*** Opening of Raw data ***
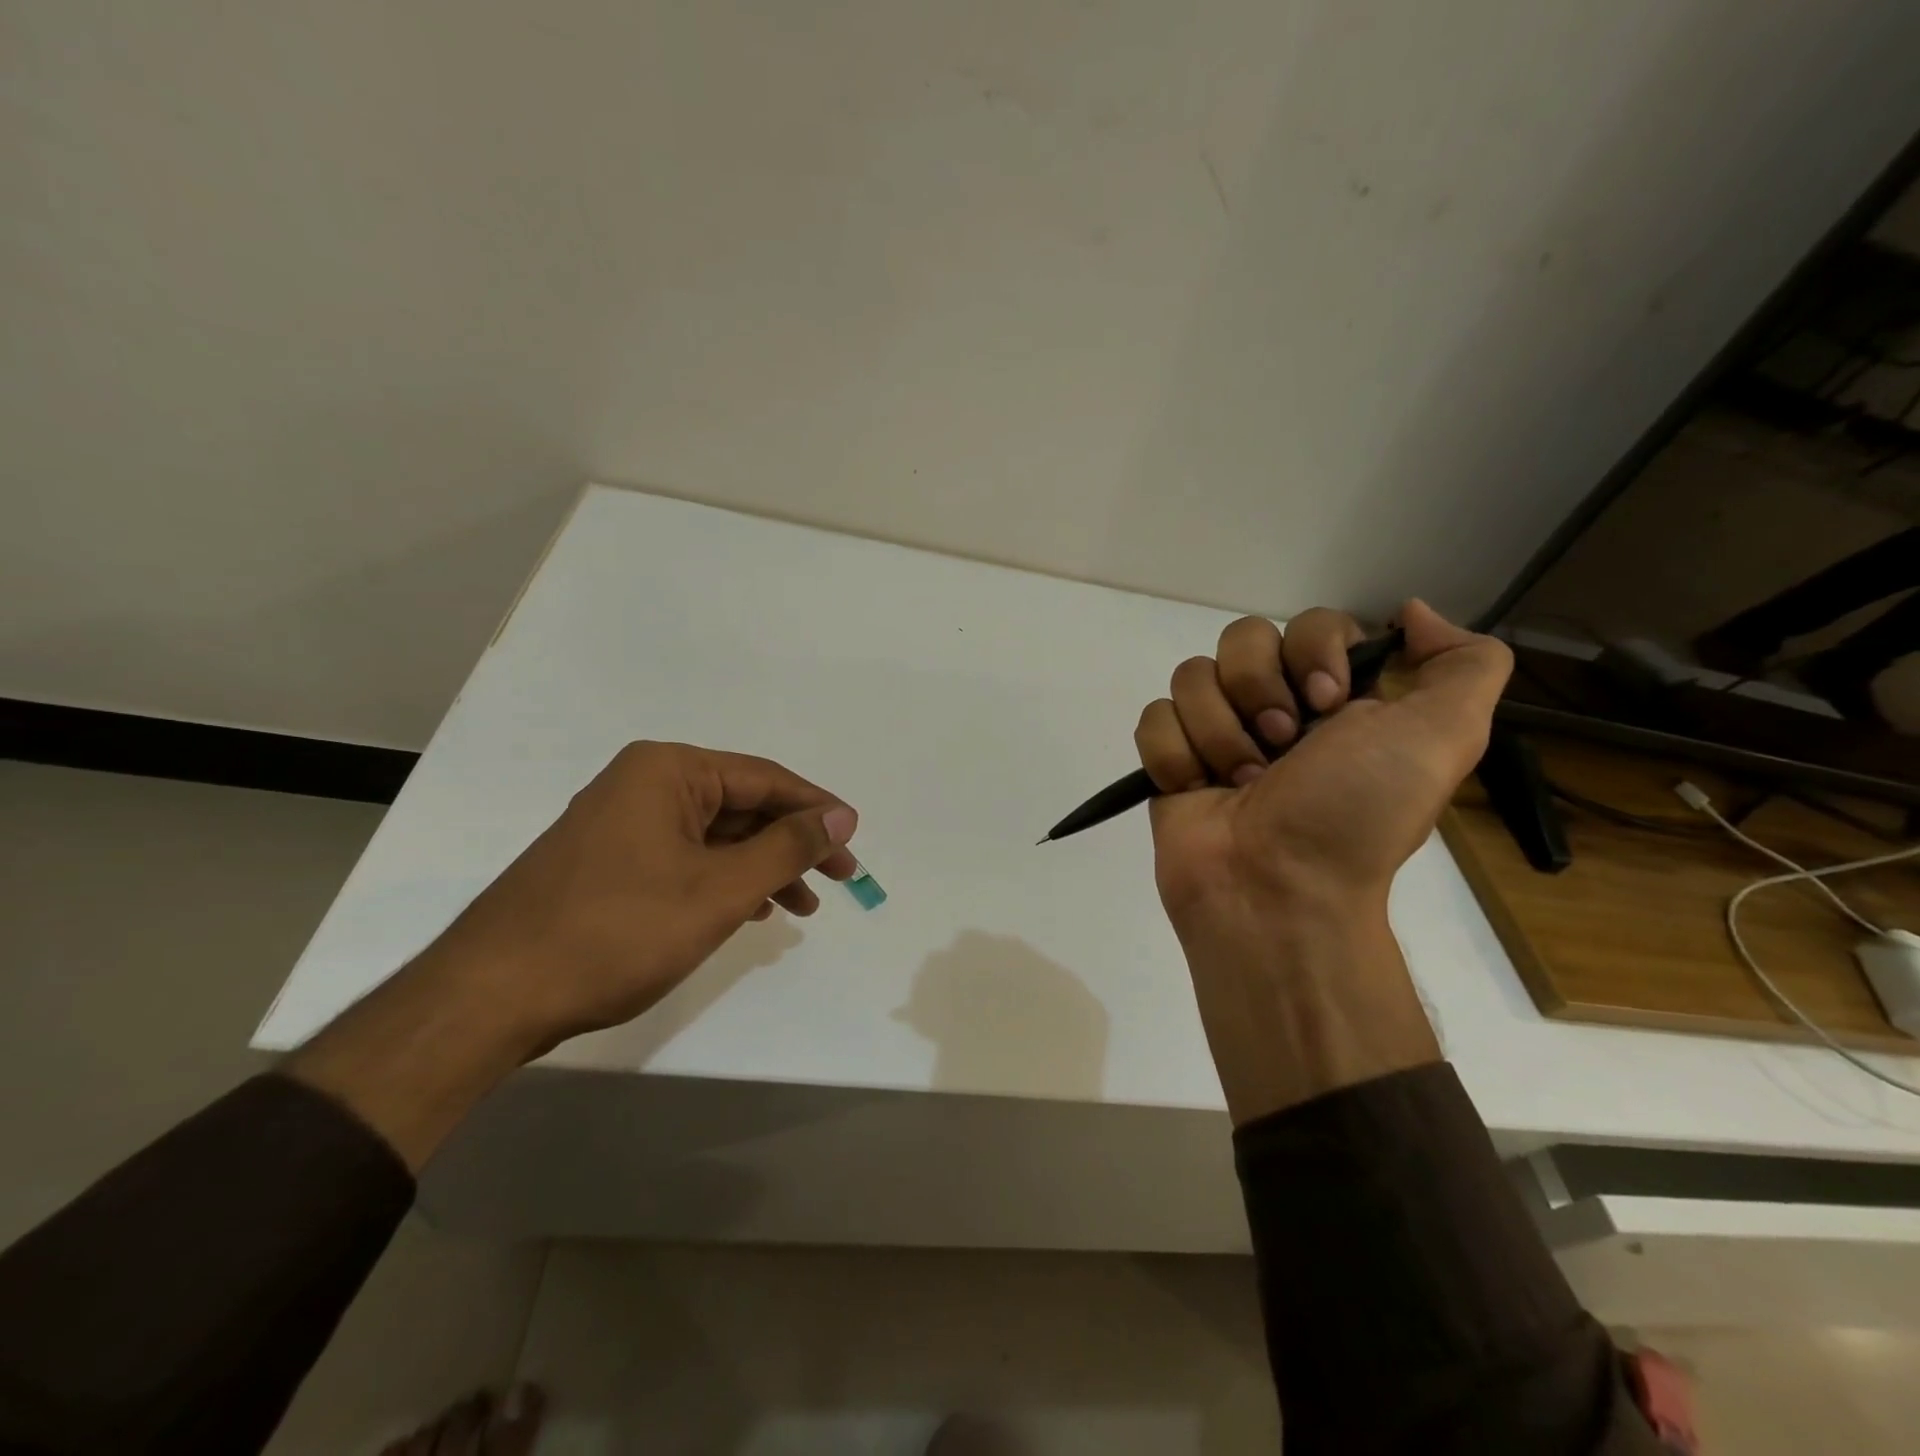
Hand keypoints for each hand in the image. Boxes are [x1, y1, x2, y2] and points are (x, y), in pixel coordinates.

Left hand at [288, 742, 858, 1167]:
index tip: (854, 843)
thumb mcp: (719, 889)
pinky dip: (723, 881)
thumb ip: (786, 847)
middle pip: (741, 805)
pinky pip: (685, 858)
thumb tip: (841, 815)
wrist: (491, 996)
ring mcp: (621, 824)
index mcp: (668, 771)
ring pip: (714, 836)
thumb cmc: (618, 931)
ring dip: (761, 867)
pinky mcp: (608, 862)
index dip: (816, 810)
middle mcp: (643, 784)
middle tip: (836, 880)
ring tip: (801, 906)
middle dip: (791, 844)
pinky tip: (749, 909)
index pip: (765, 778)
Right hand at [1136, 600, 1509, 925]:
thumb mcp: (1444, 737)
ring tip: (1240, 783)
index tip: (1327, 704)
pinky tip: (1198, 789)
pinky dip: (1176, 755)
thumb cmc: (1355, 815)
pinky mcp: (1171, 760)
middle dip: (1259, 692)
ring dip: (1219, 732)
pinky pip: (1154, 718)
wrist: (1277, 891)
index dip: (1312, 651)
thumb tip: (1410, 612)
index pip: (1309, 623)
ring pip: (1191, 676)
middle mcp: (1275, 707)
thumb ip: (1465, 664)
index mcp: (1335, 697)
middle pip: (1241, 639)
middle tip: (1281, 748)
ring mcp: (1217, 733)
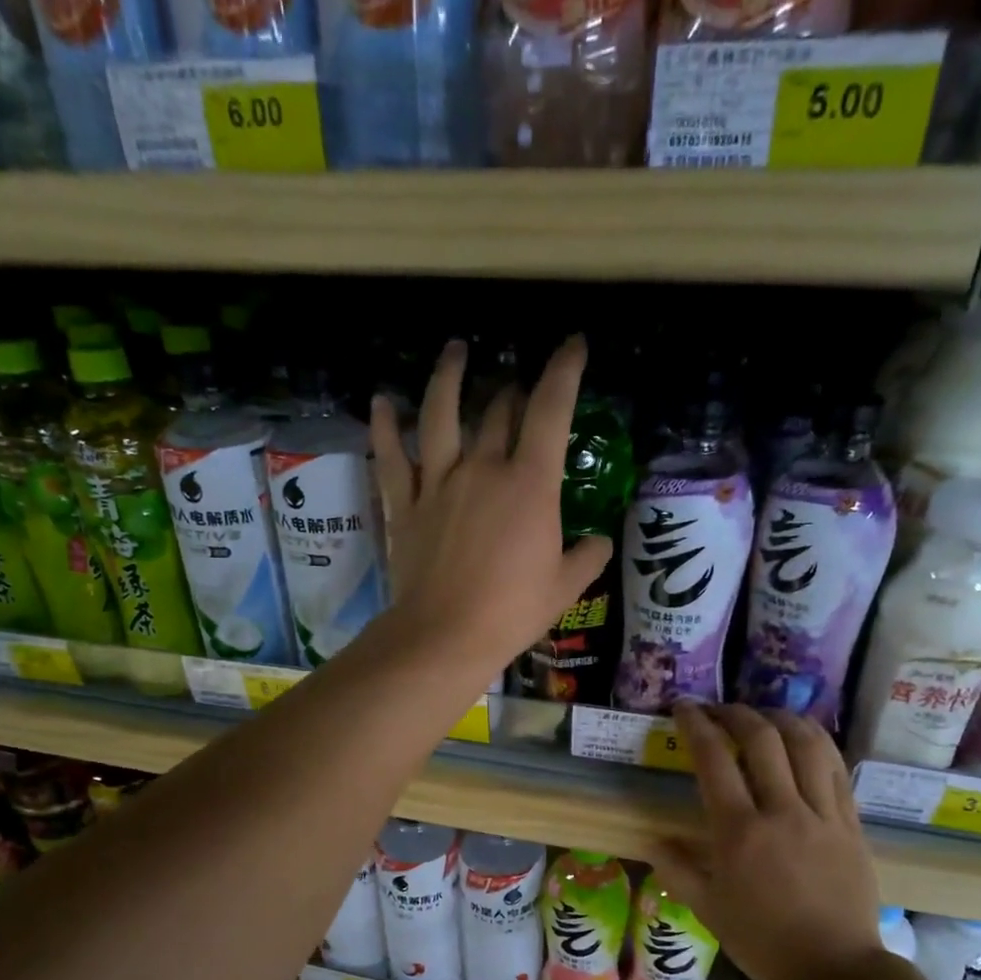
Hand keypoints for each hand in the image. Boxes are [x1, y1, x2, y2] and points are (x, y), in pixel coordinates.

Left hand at [370, 337, 610, 676]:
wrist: (445, 635)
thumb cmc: (511, 612)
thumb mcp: (565, 588)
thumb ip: (588, 557)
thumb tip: (599, 541)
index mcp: (530, 484)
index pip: (551, 410)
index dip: (564, 370)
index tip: (573, 344)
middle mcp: (483, 468)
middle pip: (498, 411)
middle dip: (513, 389)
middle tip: (518, 384)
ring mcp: (439, 482)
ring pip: (440, 415)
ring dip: (449, 377)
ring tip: (456, 351)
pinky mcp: (405, 503)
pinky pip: (392, 456)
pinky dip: (384, 426)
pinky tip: (381, 401)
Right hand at [654, 704, 883, 979]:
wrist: (834, 968)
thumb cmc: (762, 941)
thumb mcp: (707, 908)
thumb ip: (676, 868)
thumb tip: (652, 840)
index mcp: (739, 832)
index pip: (715, 759)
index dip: (697, 724)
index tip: (684, 708)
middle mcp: (781, 811)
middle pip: (762, 738)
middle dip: (735, 712)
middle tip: (719, 710)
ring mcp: (822, 814)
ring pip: (806, 743)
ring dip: (780, 718)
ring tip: (763, 715)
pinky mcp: (851, 822)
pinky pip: (836, 767)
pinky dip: (816, 742)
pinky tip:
*** Close of Raw data ***
**Exercise requirements**
Although pictures appear among the records above, write out exactly only the lines from the one that has "ring tip: (801, 906)" through the one that has "pinky mcp: (851, 822)", and leave the pictures out.

**Answer to this task**
ring tip: (801, 906)
middle dip: (791, 844)
pinky tip: (749, 909)
index pip: (765, 778)
Right hand at [1136, 600, 1509, 925]:
thumb mcp: (1444, 737)
ring tip: (1240, 783)
index tip: (1327, 704)
pinky tip: (1198, 789)
pinky dip: (1176, 755)
thumb cmc: (1355, 815)
pinky mcp: (1171, 760)
middle dip: (1259, 692)
ring dip: (1219, 732)
pinky pip: (1154, 718)
wrist: (1277, 891)
index dip: (1312, 651)
thumb tip: (1410, 612)
index pip: (1309, 623)
ring pip: (1191, 676)
middle mcp: (1275, 707)
thumb ip: (1465, 664)
index mcp: (1335, 697)
middle pip: (1241, 639)
middle tip: (1281, 748)
ring mcp: (1217, 733)
Hand keypoints for each hand in the image. Boxes are [x1, y1, x2, y2] and points are (x, y), in pixel coordinates.

Left hand at [370, 337, 610, 676]:
wrist: (445, 635)
thumb cmc: (511, 612)
thumb mcp: (565, 588)
thumb ip: (588, 557)
thumb tip: (599, 541)
index mcp: (530, 484)
index pip: (551, 410)
index dip: (564, 370)
index tip: (573, 344)
middle mcp: (483, 468)
middle pip: (498, 411)
middle dip: (513, 389)
middle tip: (518, 384)
ring mcp: (439, 482)
ring pip: (440, 415)
ring dip: (449, 377)
ring tip: (456, 351)
pinky mcp: (405, 503)
pinky pip: (392, 456)
pinky dip: (384, 426)
pinky tip: (381, 401)
Right hand at [654, 704, 883, 979]:
wrist: (834, 968)
thumb cmc: (762, 941)
thumb mcp: (707, 908)
thumb ip: (676, 868)
thumb tip: (652, 840)
index mcp: (739, 832)
index pip: (715, 759)
index dip: (697, 724)
index tip: (684, 708)
middle mcp: (781, 811)
middle pip: (762, 738)
middle dip: (735, 712)
middle tip: (719, 710)
ring mcp: (822, 814)
ring pip: (806, 743)
ring dip: (780, 718)
ring tip: (763, 715)
pinky mcp: (851, 822)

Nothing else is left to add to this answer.